GIVEN EXERCISE
Pull out every line in the entries below that contains the string "make", copying each one in full.

RECORD LIST
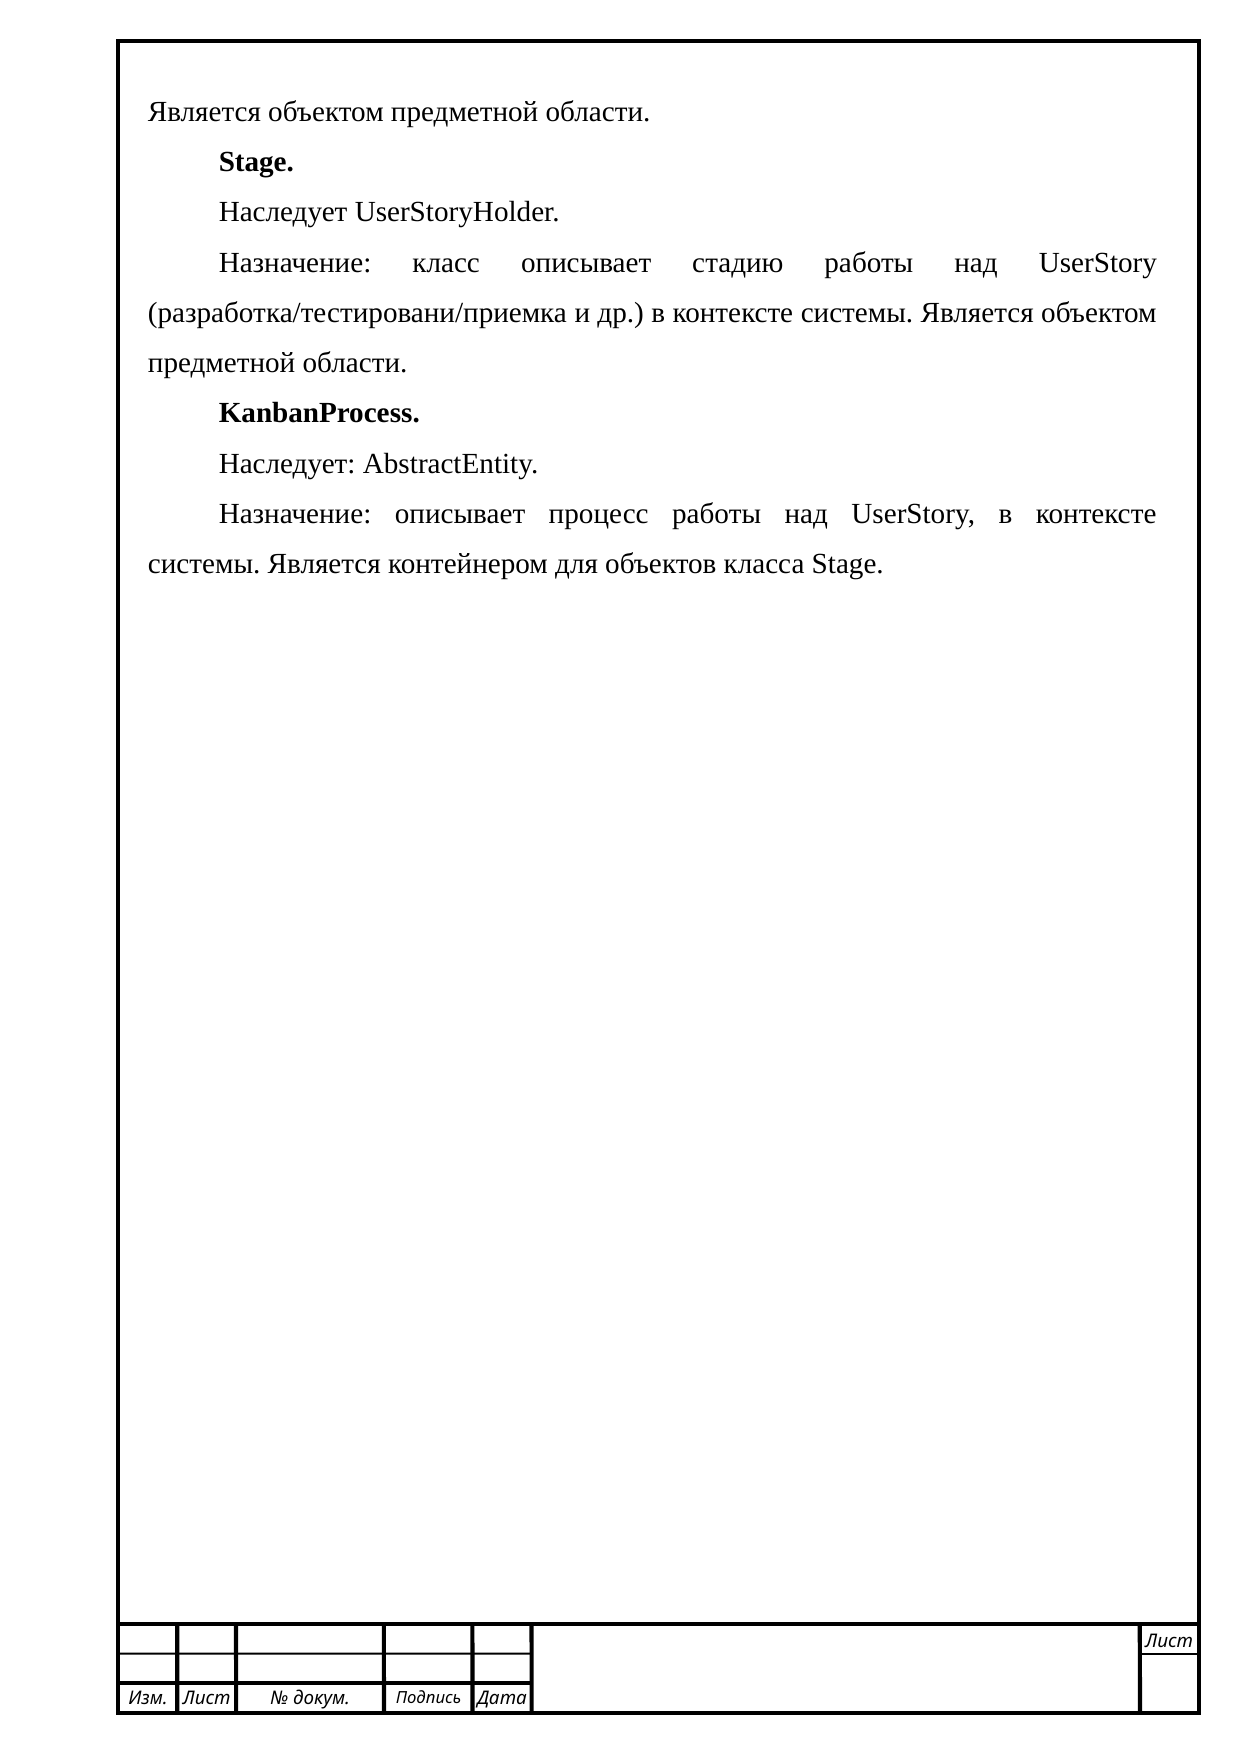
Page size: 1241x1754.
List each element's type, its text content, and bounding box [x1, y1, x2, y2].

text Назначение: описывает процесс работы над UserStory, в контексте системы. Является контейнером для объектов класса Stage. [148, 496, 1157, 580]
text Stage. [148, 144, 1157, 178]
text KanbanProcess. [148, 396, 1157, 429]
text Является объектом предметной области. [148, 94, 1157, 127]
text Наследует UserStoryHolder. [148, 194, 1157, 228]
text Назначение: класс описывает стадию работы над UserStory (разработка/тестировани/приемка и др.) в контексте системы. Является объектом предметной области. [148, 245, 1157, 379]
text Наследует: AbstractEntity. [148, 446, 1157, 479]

...

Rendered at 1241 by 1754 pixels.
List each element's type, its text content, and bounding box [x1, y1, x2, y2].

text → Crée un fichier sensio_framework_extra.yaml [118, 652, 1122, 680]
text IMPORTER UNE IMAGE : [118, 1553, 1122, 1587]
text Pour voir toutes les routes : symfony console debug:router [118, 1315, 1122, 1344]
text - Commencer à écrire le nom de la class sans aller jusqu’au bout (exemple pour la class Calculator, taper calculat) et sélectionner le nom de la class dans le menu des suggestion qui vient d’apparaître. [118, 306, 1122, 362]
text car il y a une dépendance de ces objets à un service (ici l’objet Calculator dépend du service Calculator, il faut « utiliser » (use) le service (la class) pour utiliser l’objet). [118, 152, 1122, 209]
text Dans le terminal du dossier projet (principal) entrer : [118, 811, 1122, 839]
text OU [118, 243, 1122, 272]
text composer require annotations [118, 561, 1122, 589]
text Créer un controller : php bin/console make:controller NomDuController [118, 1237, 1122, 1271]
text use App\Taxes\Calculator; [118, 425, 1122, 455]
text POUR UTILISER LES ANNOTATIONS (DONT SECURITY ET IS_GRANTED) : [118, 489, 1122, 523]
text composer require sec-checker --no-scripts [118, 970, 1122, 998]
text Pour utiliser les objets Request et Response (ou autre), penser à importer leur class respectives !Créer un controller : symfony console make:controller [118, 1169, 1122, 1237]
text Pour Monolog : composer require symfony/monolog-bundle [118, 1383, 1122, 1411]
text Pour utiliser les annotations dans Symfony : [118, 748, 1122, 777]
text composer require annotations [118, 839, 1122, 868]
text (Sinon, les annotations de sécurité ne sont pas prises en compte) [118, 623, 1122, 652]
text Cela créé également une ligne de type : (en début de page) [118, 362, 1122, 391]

==

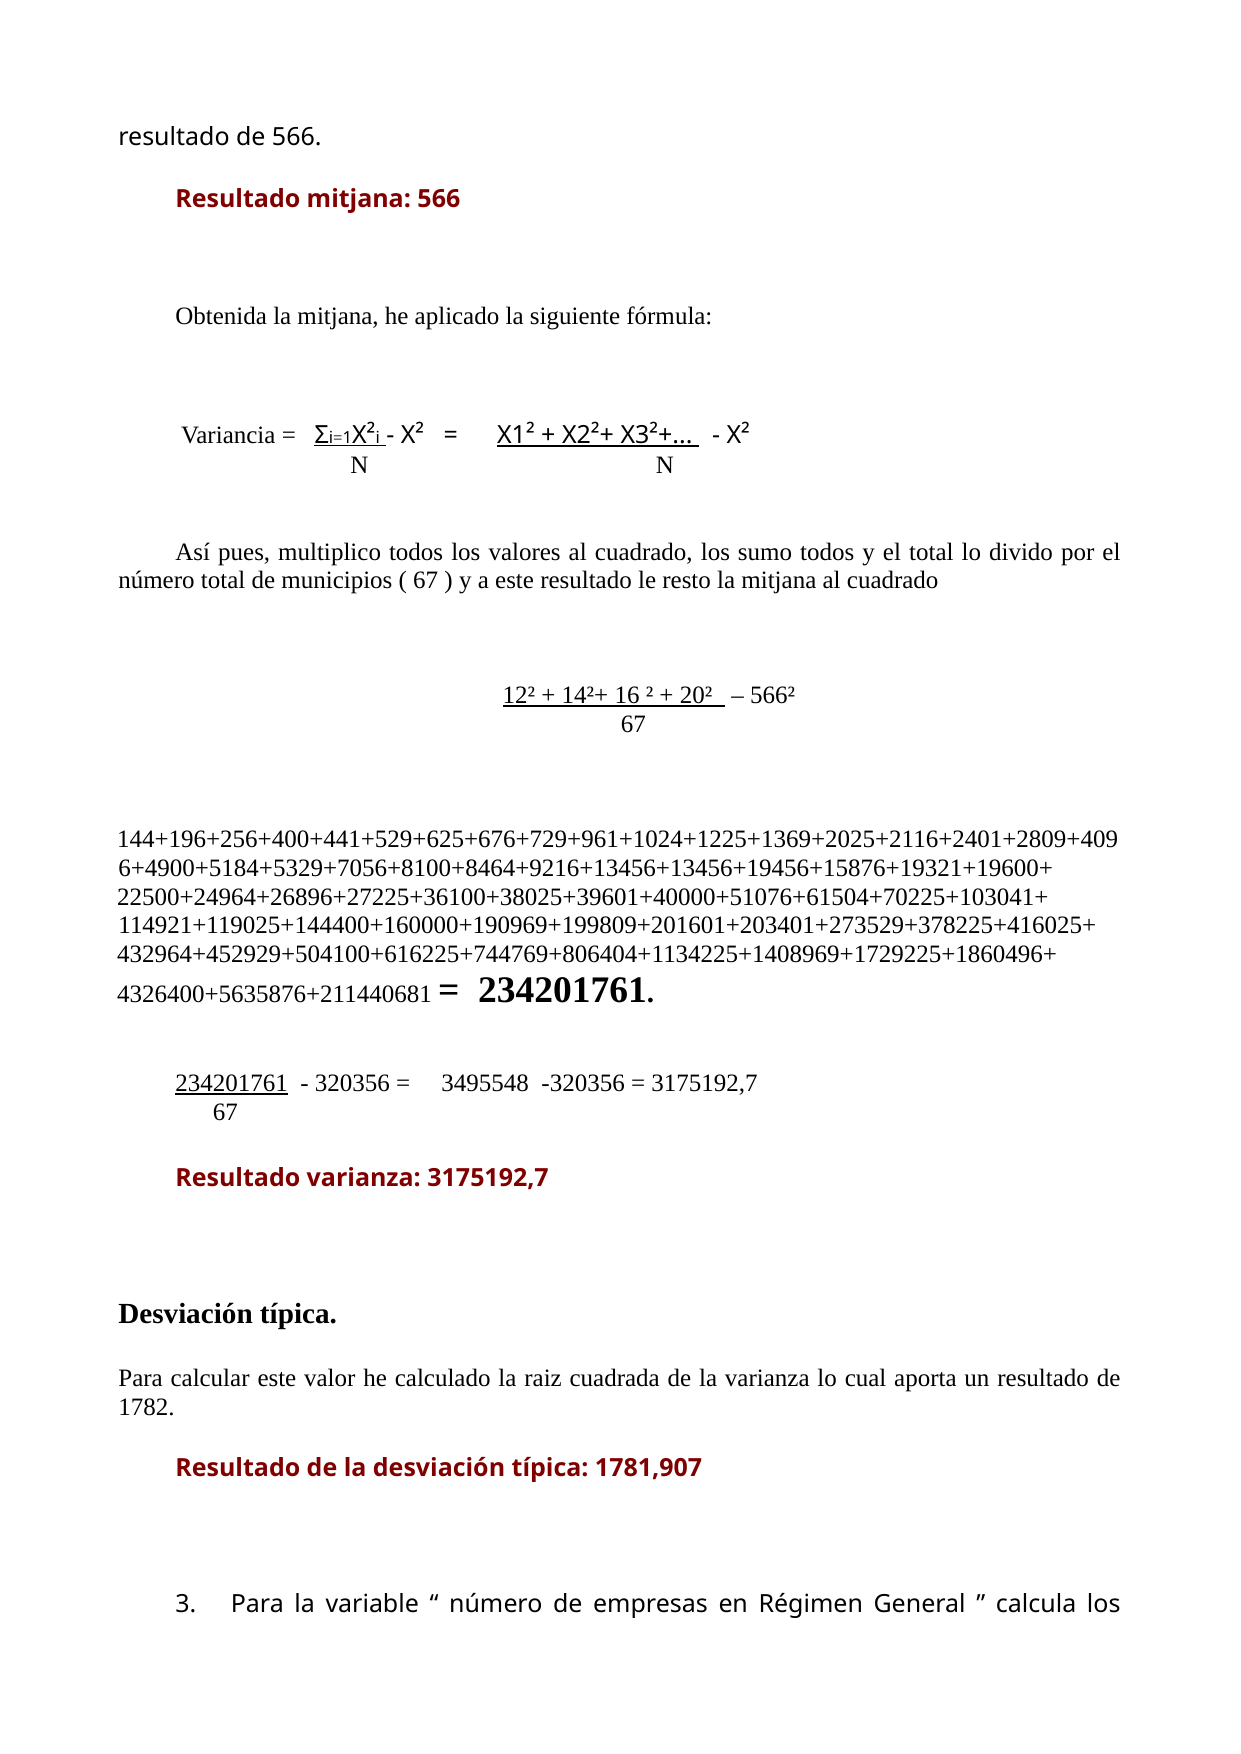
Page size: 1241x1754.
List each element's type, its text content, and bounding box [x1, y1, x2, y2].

TASK SOLUTION
text Créer un controller : php bin/console make:controller NomDuController [118, 1237, 1122, 1271]
text Pour utiliser les objets Request et Response (ou autre), penser à importer leur class respectives !Créer un controller : symfony console make:controller [118, 1169, 1122, 1237]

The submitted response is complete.